[Task to carry out] Go through the entries below and copy each line that holds the word "click".

Items listed in a dataset:
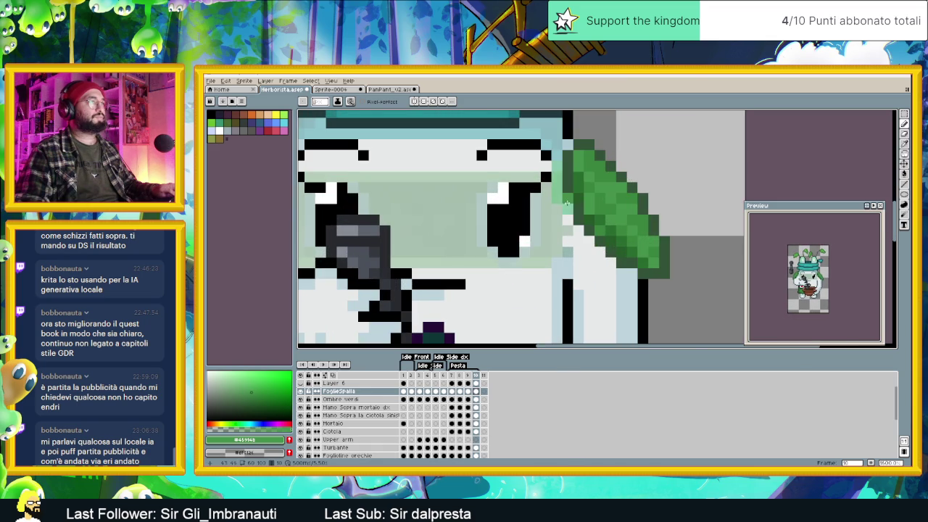
alt+click(577, 200)
scroll(577, 200, down, 1)
Step: Shift the right shoulder-leaf shadow one pixel left in frame 9
key(m)
drag(636, 171, 520, 293)
click(540, 287)
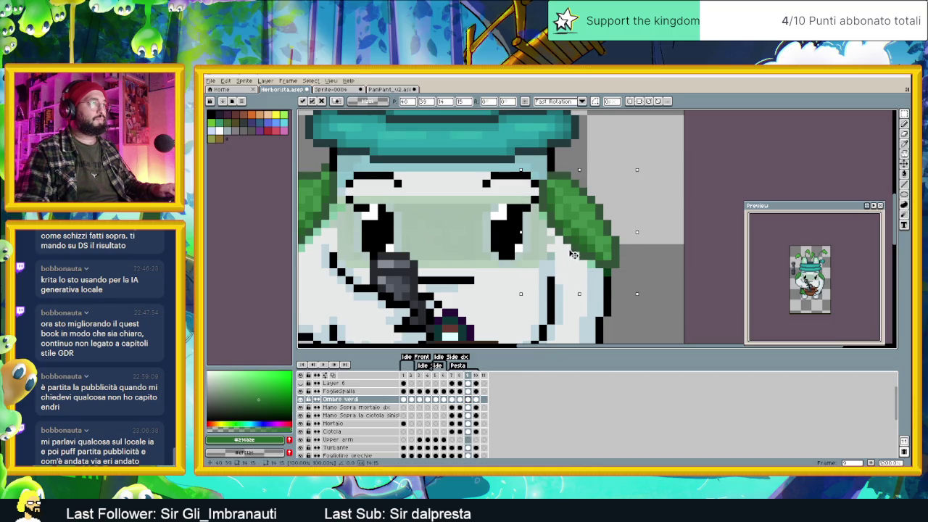
drag(568, 255, 565, 256)
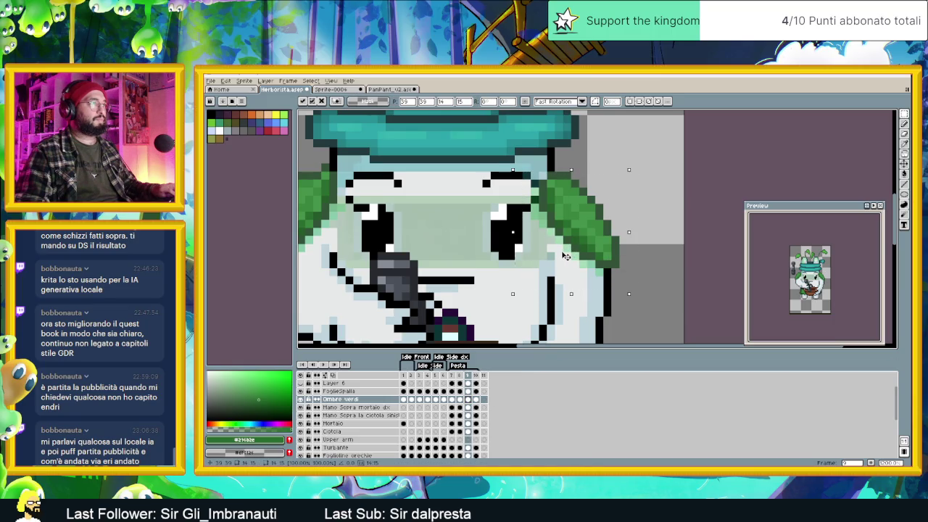
key(Return)
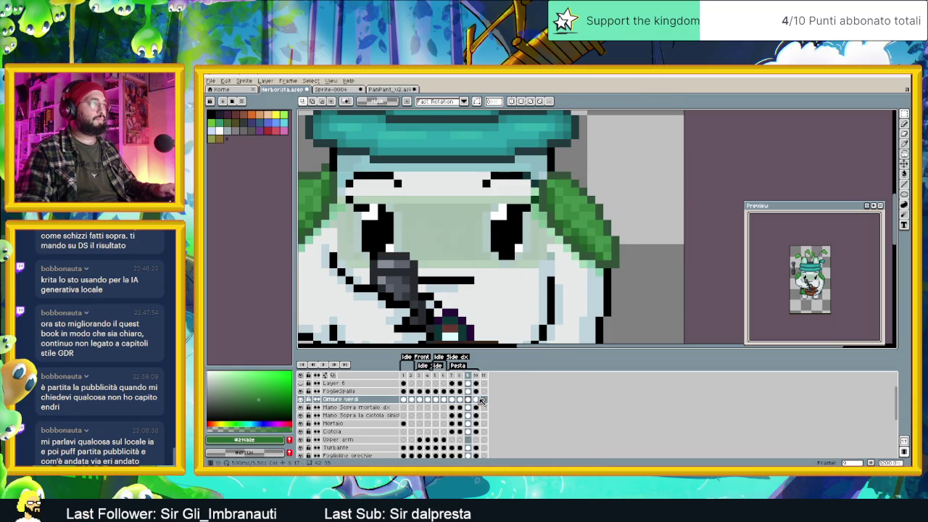
Step: Shift the right shoulder-leaf shadow one pixel down in frame 10
click(477, 399)
drag(644, 162, 529, 300)
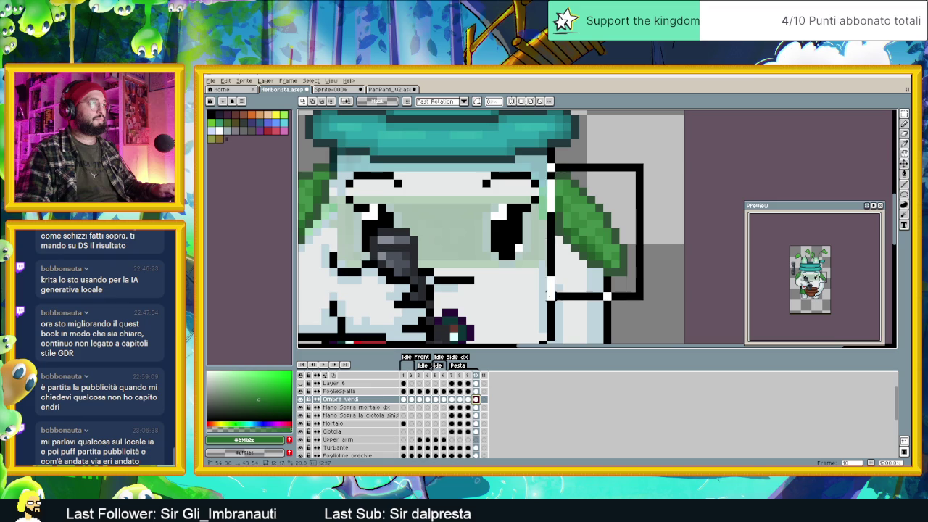
drag(576, 261, 580, 267)
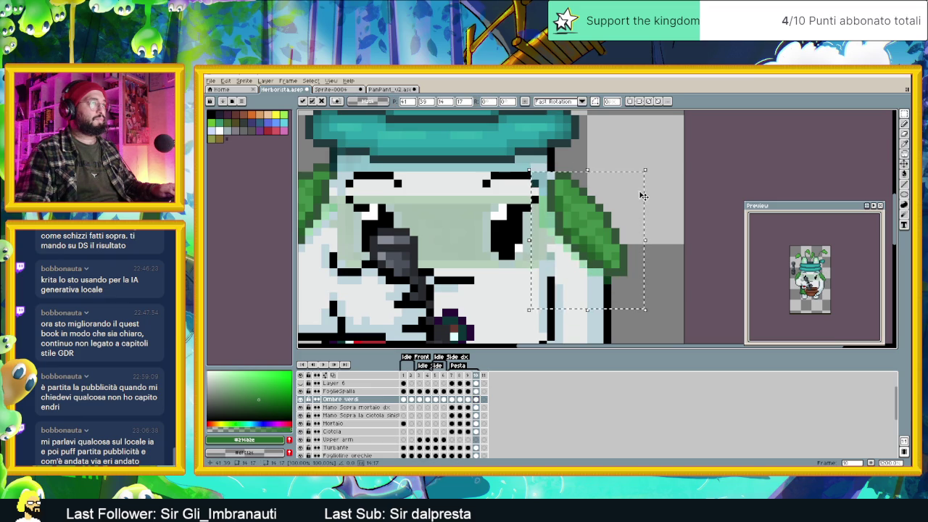
key(ctrl+d)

[Exercise response]
alt+click(577, 200)
click(540, 287)
click(477, 399)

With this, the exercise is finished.